In the car, Micah nuzzled the kitten under her chin. I’d never seen such a tender look in her eyes. She posted selfies on Instagram as I drove to the pet supply store. Normally embarrassed to shop with me, she cradled the kitten and walked by my side down the aisles.
“I’m naming him Ron.” She said his red-orange coloring reminded her of two characters named Ron, from the Harry Potter movies and the sitcom Parks and Recreation.
Micah carried Ron into the house. I brought in the supplies and toys, and put them on the staircase. I headed to the kitchen to make dinner.
“Mom, aren’t you going to help me?”
I tried not to look surprised. I followed her upstairs and held Ron while she scurried about the bonus room kitten-proofing everything. She vacuumed, secured cords and stuck babyproof plugs in all the electrical outlets. Breakables or small objects were put away. Who knew she could be so meticulous?
Micah filled food and water bowls and poured kitty litter into the box. She set up a nylon play tunnel.
“I’ve got to get dinner ready,” I said.
“Mom, can I eat up here?” she asked. “I don’t want to leave him.”
I brought her dinner on a tray like I did when she was quarantined. “Will you stay and play with him while I eat?” she asked.
All these months Micah had made it clear the bonus room was her turf and I wasn’t welcome. Now, as she ate, I played peek-a-boo, the kitten waiting at one end of the nylon tunnel, eager to rush at my face when I looked through the other end. We couldn’t stop laughing at his antics.
“Oh, my gosh. That reminds me when our cabin went caving….” Micah launched into a story from camp, without my having to pry for information.
We spent the next five hours petting and playing with the kitten. Micah talked freely. The only time she picked up her phone was to take photos of Ron.
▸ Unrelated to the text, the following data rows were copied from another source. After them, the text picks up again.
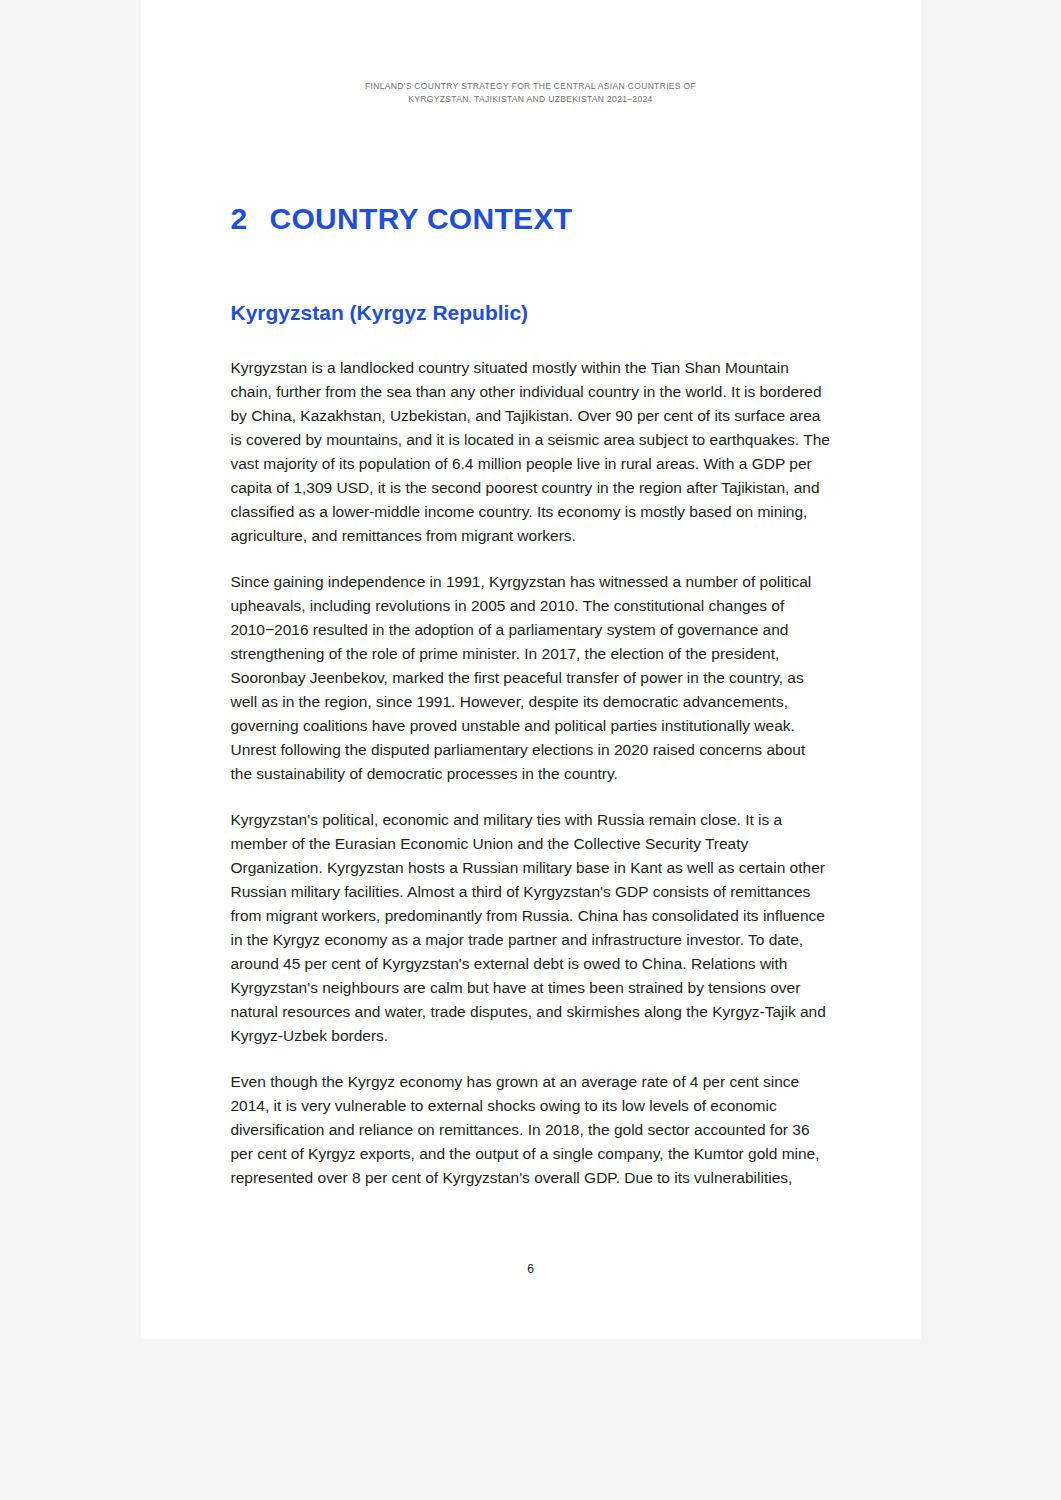Finland's country strategy for the Central Asian countries of
Kyrgyzstan, Tajikistan and Uzbekistan 2021–2024
2 COUNTRY CONTEXT
Kyrgyzstan (Kyrgyz Republic)
Kyrgyzstan is a landlocked country situated mostly within the Tian Shan Mountain chain, further from the sea than any other individual country in the world. It is bordered by China, Kazakhstan, Uzbekistan, and Tajikistan. Over 90 per cent of its surface area is covered by mountains, and it is located in a seismic area subject to earthquakes. The vast majority of its population of 6.4 million people live in rural areas. With a GDP per capita of 1,309 USD, it is the second poorest country in the region after Tajikistan, and classified as a lower-middle income country. Its economy is mostly based on mining, agriculture, and remittances from migrant workers.
Since gaining independence in 1991, Kyrgyzstan has witnessed a number of political upheavals, including revolutions in 2005 and 2010. The constitutional changes of 2010−2016 resulted in the adoption of a parliamentary system of governance and strengthening of the role of prime minister. In 2017, the election of the president, Sooronbay Jeenbekov, marked the first peaceful transfer of power in the country, as well as in the region, since 1991. However, despite its democratic advancements, governing coalitions have proved unstable and political parties institutionally weak. Unrest following the disputed parliamentary elections in 2020 raised concerns about the sustainability of democratic processes in the country.
Kyrgyzstan's political, economic and military ties with Russia remain close. It is a member of the Eurasian Economic Union and the Collective Security Treaty Organization. Kyrgyzstan hosts a Russian military base in Kant as well as certain other Russian military facilities. Almost a third of Kyrgyzstan's GDP consists of remittances from migrant workers, predominantly from Russia. China has consolidated its influence in the Kyrgyz economy as a major trade partner and infrastructure investor. To date, around 45 per cent of Kyrgyzstan's external debt is owed to China. Relations with Kyrgyzstan's neighbours are calm but have at times been strained by tensions over natural resources and water, trade disputes, and skirmishes along the Kyrgyz-Tajik and Kyrgyz-Uzbek borders.
Even though the Kyrgyz economy has grown at an average rate of 4 per cent since 2014, it is very vulnerable to external shocks owing to its low levels of economic diversification and reliance on remittances. In 2018, the gold sector accounted for 36 per cent of Kyrgyz exports, and the output of a single company, the Kumtor gold mine, represented over 8 per cent of Kyrgyzstan's overall GDP. Due to its vulnerabilities,
6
After the little guy ate, I suggested she put him in the litter box so he’d learn where to find it. “He needs you to teach him,” I told her.
A quiet knowing came over me. Just like the kitten needed training, so did Micah. She might be a legal adult in a few months, but my daughter still needed me. It was up to me to be creative—to find ways to continue teaching and reaching her.
The next morning, I was about to make Ron’s first veterinarian appointment when I realized I’d forgotten to ask when the litter was born. I sent the owner a text. She responded: “Eight weeks old as of yesterday—born June 15.”
A shiver ran down my spine. June 15, the Monday after Micah left for camp. The day I began praying for our relationship.
More than a year later, Micah and I still bond over Ron. We play with him together and laugh and talk. I thought getting a kitten would help my daughter feel connected and needed. Only God knew that the male orange tabby Micah wanted would do the same for me.